Tuesday, he was hoping to resuscitate his campaign or steal thunder back from Indiana Mayor Pete Buttigieg, who has replaced him as the brightest rising star in the Democratic field.

O’Rourke logged less than 11 minutes of talk time during the prime-time television event that lasted nearly three hours and was largely dominated by Warren and her series of attacks on Wall Street and corporate America.  His best applause came near the debate’s end when he stressed the need for taxpayer-funded slavery reparations for African Americans.

“[The legacy] of slavery and segregation and Jim Crow and suppression is alive and well in every aspect in the economy and the country,” he said. “As president … I will sign into law Sheila Jackson Lee’s reparations bill, so we can have the national conversation we waited too long in this country to have.”

O’Rourke, whose support is hovering just under 3% in the RCP poll average, has already qualified for the next round of debates so there’s still hope yet. The fall debate will bring another chance for Texas Democrat to land some punches.

Loser: Amy Klobuchar

Still polling just above 1%, the Minnesota senator desperately needed to emerge from the second debates with a surge of momentum. While she logged a lot of talk time, the very strengths she has brought to the Senate and the campaign – a pragmatic streak to an otherwise solidly liberal record – appeared to hold her back on Tuesday night.

She politely hammered Warren and Sanders -- without naming them -- over the need to moderate their liberal proposals, especially when it comes to health care, and seemed content to train her fire on Trump.

“Let’s get real,” she said in her opening statement. “Tonight we debate, but ultimately we have to beat Donald Trump.”

The points were salient, but the three-term senator still managed to came across as nervous, canned and less passionate than the other moderates, even as she criticized Trump’s “racist attacks.”

“We come from a country of shared dreams.
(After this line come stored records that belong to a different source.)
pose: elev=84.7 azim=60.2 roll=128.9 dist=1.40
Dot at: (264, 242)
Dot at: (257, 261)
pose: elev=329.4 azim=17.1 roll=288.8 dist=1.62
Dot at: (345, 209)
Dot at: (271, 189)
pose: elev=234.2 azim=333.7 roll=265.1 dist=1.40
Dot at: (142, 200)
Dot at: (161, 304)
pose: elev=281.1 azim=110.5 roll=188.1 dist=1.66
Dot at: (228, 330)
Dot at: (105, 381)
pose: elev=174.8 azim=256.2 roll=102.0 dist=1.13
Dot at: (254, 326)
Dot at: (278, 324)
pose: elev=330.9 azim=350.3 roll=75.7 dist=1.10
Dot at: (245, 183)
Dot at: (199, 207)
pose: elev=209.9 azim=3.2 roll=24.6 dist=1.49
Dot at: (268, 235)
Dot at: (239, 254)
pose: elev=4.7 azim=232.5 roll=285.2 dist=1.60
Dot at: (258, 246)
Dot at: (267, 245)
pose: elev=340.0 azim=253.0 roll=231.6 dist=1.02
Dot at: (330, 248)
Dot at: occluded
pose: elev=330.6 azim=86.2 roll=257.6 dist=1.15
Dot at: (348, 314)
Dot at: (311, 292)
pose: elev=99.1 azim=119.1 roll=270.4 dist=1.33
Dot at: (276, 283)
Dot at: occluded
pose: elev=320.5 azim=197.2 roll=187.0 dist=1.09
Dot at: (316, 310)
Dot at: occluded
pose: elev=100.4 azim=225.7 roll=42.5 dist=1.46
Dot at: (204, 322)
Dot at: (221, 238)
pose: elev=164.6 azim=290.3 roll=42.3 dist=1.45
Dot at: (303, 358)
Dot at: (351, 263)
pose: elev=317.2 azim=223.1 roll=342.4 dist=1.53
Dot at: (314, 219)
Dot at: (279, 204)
And I have had it with the racist attacks,” she said.

But her policy-heavy answers and pleas for candidates to move to the center often failed to connect with audience members. Polls will show whether she boosted her support among swing voters, one of her stated goals.

“There are people that voted for Donald Trump that weren’t racist, they just wanted a better shake with the economy,” she said. “I will appeal to them.”

Susan Crabtree is RealClearPolitics' White House/national political correspondent.